Start of Provided material

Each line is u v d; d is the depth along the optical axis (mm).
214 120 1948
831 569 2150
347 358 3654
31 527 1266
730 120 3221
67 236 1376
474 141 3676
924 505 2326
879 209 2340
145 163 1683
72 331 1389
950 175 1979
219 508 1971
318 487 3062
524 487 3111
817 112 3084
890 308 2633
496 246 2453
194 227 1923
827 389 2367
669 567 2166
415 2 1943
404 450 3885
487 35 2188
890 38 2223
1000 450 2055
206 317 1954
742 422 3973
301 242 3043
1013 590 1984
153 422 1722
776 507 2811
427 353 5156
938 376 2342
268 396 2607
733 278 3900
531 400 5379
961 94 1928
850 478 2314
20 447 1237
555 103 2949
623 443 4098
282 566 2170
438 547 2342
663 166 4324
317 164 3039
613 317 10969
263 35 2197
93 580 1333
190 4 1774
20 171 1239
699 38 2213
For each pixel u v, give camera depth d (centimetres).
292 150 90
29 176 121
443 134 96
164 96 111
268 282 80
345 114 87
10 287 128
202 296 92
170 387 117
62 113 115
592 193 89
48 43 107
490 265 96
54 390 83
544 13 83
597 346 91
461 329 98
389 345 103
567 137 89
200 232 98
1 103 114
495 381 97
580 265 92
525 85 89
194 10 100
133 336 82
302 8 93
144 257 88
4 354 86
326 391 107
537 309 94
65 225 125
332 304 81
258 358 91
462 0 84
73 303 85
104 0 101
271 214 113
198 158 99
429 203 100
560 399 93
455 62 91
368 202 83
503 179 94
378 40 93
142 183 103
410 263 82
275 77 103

End of Provided material
Start of Provided material

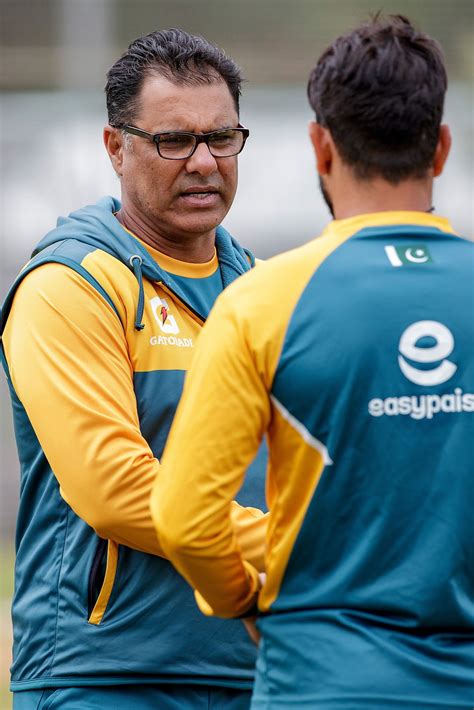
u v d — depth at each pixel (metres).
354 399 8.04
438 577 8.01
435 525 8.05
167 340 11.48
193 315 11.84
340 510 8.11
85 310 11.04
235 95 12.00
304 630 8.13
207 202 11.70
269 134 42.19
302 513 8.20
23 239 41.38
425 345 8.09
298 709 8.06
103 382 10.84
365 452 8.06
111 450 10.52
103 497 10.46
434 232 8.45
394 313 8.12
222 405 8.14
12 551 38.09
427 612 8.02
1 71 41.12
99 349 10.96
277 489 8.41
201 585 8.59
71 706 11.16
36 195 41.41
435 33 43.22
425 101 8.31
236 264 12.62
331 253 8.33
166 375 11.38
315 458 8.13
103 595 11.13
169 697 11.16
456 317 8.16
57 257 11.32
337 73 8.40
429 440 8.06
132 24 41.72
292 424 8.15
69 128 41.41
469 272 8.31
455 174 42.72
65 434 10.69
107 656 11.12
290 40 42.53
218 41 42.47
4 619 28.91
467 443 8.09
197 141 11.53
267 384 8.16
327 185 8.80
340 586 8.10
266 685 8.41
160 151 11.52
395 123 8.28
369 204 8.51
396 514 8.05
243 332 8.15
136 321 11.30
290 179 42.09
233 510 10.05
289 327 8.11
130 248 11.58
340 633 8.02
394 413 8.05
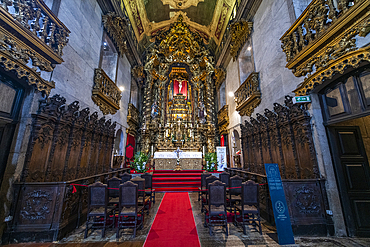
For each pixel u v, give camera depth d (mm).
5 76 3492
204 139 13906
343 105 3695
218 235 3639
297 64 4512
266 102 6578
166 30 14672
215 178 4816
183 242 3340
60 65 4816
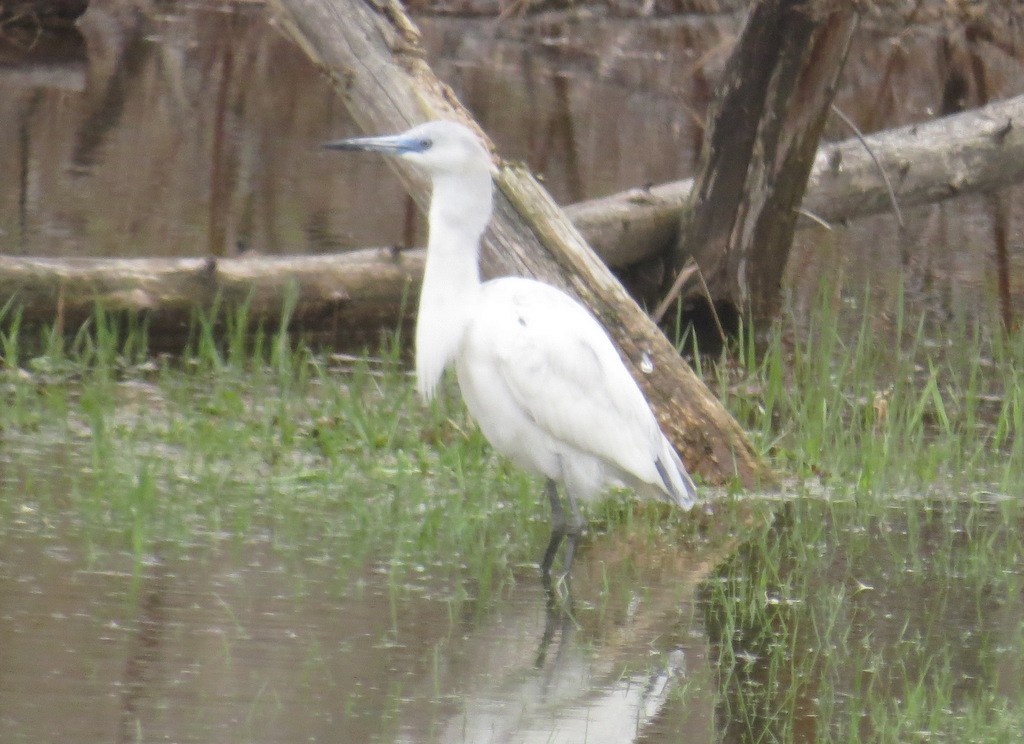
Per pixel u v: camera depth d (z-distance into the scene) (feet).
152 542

End of Provided material
Start of Provided material

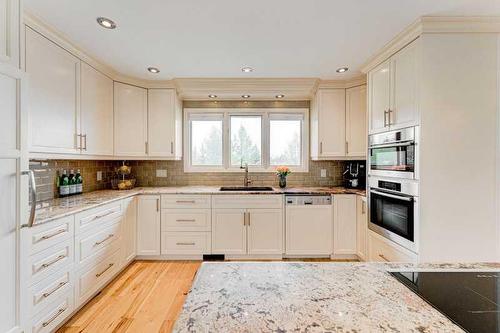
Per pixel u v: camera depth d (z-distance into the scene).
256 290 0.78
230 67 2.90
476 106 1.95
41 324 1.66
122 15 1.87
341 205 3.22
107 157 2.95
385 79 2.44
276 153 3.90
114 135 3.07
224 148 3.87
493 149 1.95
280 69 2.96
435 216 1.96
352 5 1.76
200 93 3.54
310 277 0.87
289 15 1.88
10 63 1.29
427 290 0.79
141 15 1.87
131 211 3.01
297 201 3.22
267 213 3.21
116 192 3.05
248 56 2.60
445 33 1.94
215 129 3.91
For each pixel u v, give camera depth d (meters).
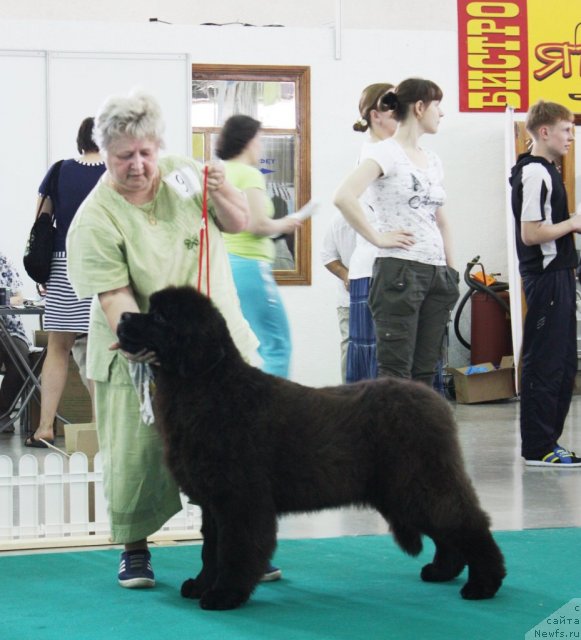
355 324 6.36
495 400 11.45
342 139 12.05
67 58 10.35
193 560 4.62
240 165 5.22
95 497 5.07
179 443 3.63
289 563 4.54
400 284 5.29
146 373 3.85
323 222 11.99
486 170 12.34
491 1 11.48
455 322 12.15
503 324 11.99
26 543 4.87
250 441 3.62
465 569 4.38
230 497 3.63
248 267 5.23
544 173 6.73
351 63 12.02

End of Provided material

• _What to produce_
Above are the records. Copy the lines beginning at the one that has "315 458 8.13" and ending with the one that has "394 413 8.05", unchanged.

• _Output of the exercise_
315 458 8.13
103 595 11.13
169 697 11.16
456 317 8.16
57 257 11.32
337 73 8.40
429 440 8.06
132 24 41.72
292 424 8.15
69 128 41.41
469 272 8.31
455 174 42.72
65 434 10.69
107 656 11.12
290 40 42.53
218 41 42.47
4 619 28.91
467 443 8.09
197 141 11.53
267 384 8.16
327 185 8.80
340 586 8.10
266 685 8.41
160 151 11.52
395 123 8.28
369 204 8.51
396 514 8.05
243 332 8.15
136 321 11.30
290 179 42.09
233 510 10.05
289 327 8.11
130 248 11.58
340 633 8.02
394 413 8.05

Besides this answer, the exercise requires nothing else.